## Required work
In the listing below, print exactly the lines between the line holding "Page size: 1241x1754." and the line holding "Identify the document", inclusive, and no more.

## Data supplied
== == ==
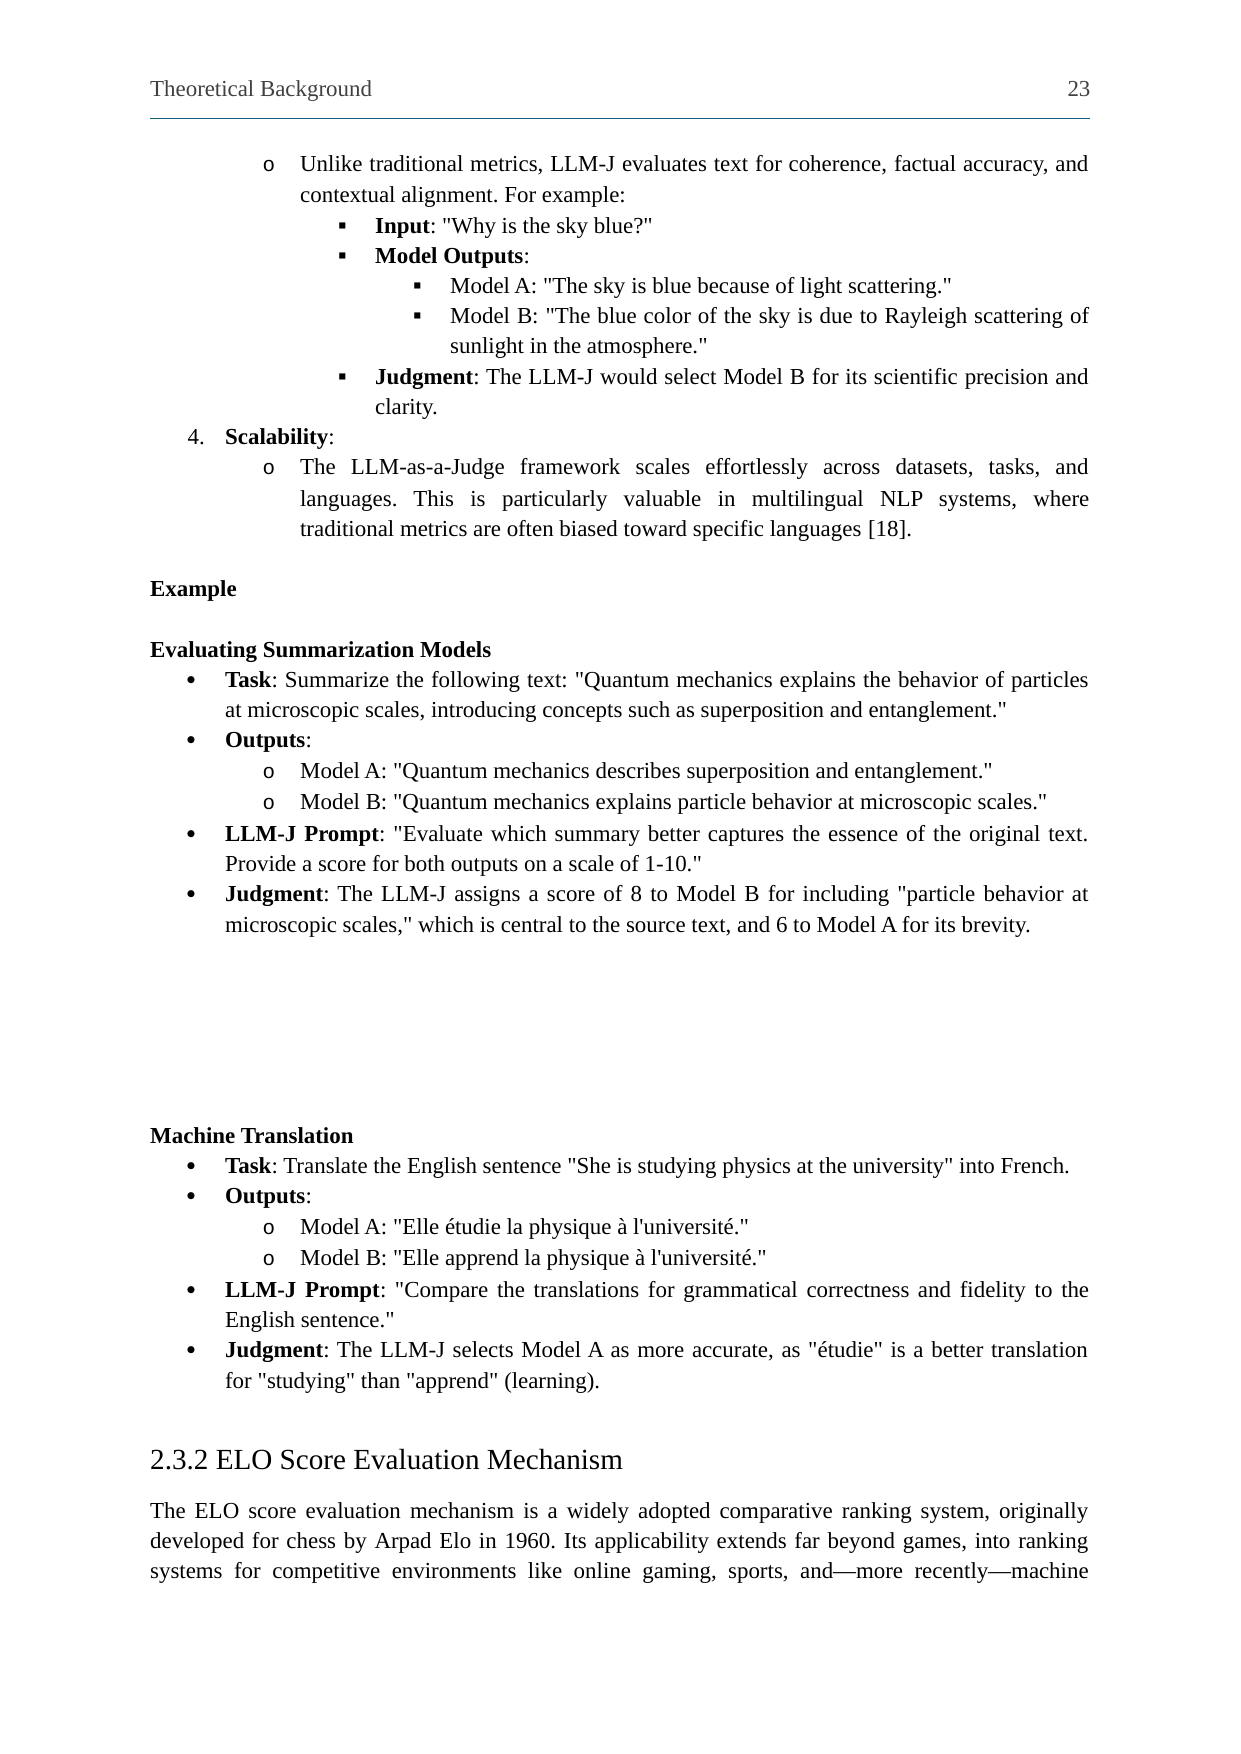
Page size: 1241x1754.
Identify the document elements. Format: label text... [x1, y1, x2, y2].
== == ==
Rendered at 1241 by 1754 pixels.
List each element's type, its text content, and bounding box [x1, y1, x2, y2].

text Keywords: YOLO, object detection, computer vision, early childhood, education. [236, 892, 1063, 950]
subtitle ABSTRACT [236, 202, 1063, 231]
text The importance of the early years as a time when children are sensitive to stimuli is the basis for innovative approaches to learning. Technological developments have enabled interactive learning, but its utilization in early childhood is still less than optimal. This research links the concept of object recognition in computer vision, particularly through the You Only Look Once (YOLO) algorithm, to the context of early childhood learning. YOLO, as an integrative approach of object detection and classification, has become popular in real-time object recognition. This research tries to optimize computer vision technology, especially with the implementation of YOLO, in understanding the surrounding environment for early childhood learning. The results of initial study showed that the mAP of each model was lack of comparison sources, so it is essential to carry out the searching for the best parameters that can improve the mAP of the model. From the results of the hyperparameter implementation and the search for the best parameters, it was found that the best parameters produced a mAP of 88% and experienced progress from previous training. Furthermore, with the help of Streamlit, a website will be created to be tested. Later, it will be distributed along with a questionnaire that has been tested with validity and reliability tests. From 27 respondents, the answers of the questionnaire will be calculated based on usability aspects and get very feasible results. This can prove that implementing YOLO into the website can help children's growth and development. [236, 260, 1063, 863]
== == ==
## Response to the task
Page size: 1241x1754.
Identify the document elements. Format: label text... [x1, y1, x2, y2].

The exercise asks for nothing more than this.